The present invention relates to a method for measurement through the use of a digital spectrum analyzer, according to which a test signal is supplied to a device under test and the output signal therefrom is converted into a digital signal and then subjected to fast Fourier transform, thereby measuring the spectral structure of the transfer function and the output signal of the device under test.
According to a conventional digital spectrum analyzer, as disclosed in, for example, U.S. Pat. No. 3,988,669 (issued on Oct. 26, 1976), a random noise is used as a test signal and the frequency range of measurement is measured at one time, or a sine-wave signal of a single frequency is generated, the frequency of which is sequentially changed to sweep the entire frequency range of measurement, and for each frequency change, a fast Fourier transform is carried out.

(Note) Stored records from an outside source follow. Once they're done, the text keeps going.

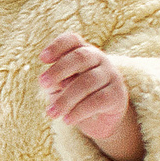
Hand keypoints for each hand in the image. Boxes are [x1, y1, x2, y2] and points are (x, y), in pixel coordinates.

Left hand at [39, 32, 142, 160]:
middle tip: (42, 84)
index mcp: (82, 52)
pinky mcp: (117, 94)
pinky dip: (79, 111)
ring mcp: (111, 75)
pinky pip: (98, 100)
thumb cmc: (74, 97)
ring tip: (51, 113)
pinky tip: (67, 120)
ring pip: (87, 82)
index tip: (42, 59)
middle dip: (59, 70)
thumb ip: (54, 82)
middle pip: (80, 57)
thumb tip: (50, 83)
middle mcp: (99, 59)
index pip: (72, 40)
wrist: (99, 119)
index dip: (57, 46)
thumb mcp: (59, 88)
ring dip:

The measurement by the use of noise is short in time but poor in accuracy. In particular, a resonance or anti-resonance portion in the transfer function characteristic of the device under test, where the transfer function undergoes an abrupt change with frequency change, becomes dull, making accurate measurement impossible. On the other hand, in the case of sequentially changing the frequency of the single sine-wave signal, the portion of abrupt variations in the transfer function can also be measured faithfully, but this method is very time-consuming.

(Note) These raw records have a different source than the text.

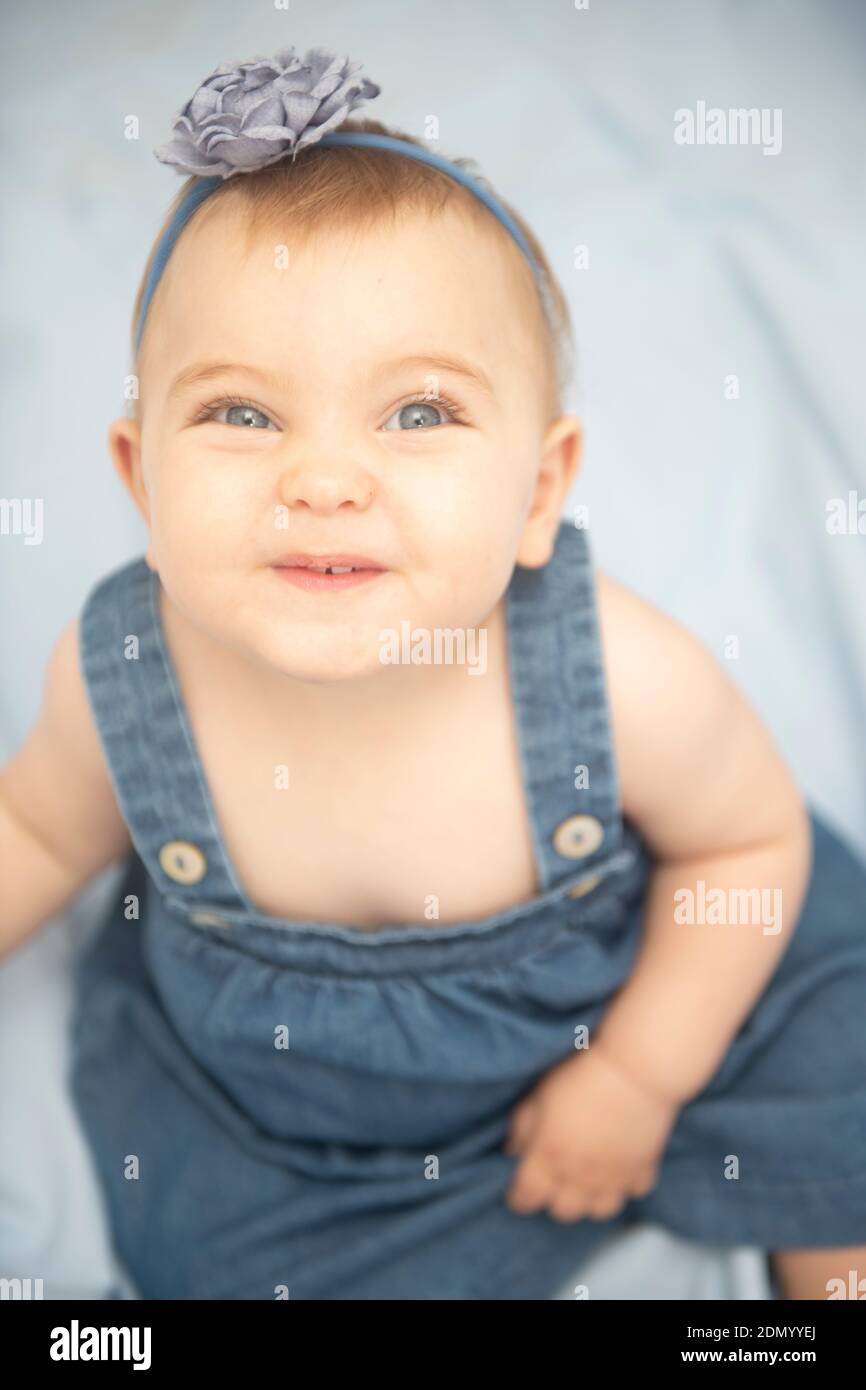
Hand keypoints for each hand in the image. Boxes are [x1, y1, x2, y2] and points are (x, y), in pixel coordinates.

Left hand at [503, 1045, 679, 1221]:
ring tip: (587, 1182)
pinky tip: (620, 1169)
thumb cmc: (579, 1078)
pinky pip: (632, 1193)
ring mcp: (613, 1179)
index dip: (518, 1198)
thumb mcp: (538, 1096)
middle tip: (553, 1180)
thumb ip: (522, 1128)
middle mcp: (579, 1178)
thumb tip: (513, 1150)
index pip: (526, 1198)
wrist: (633, 1072)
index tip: (517, 1192)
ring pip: (599, 1211)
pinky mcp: (643, 1170)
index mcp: (548, 1160)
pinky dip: (625, 1186)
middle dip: (553, 1199)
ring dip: (590, 1200)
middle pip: (563, 1212)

In the prior art, prior to the measurement, the input level of an AD converter for the input signal is set by selecting a suitable gain (or attenuation), which is commonly referred to as range setting (sensitivity setting), so that the input level of the AD converter assumes an optimum value for effectively utilizing its conversion range, and the measurement is performed at the thus set sensitivity over the entire frequency range of measurement. With this method, however, in the case where the level of a spectrum in the frequency range of measurement undergoes relatively great variations (that is, when the dynamic range is large), no accurate measurement can be achieved. That is, there are the possibilities that the high-level portion in the frequency range of measurement is saturated to produce a distortion and, in the low-level portion, that the number of effective bits in its converted digital signal output is small, resulting in lowered accuracy of measurement.
Moreover, according to the prior art, fast-Fourier-transformed line spectra are equally spaced in frequency over the entire frequency range of measurement. On account of this, measurement for the high-frequency region can be achieved with high resolution for frequency, but frequency resolution in the low-frequency region is low.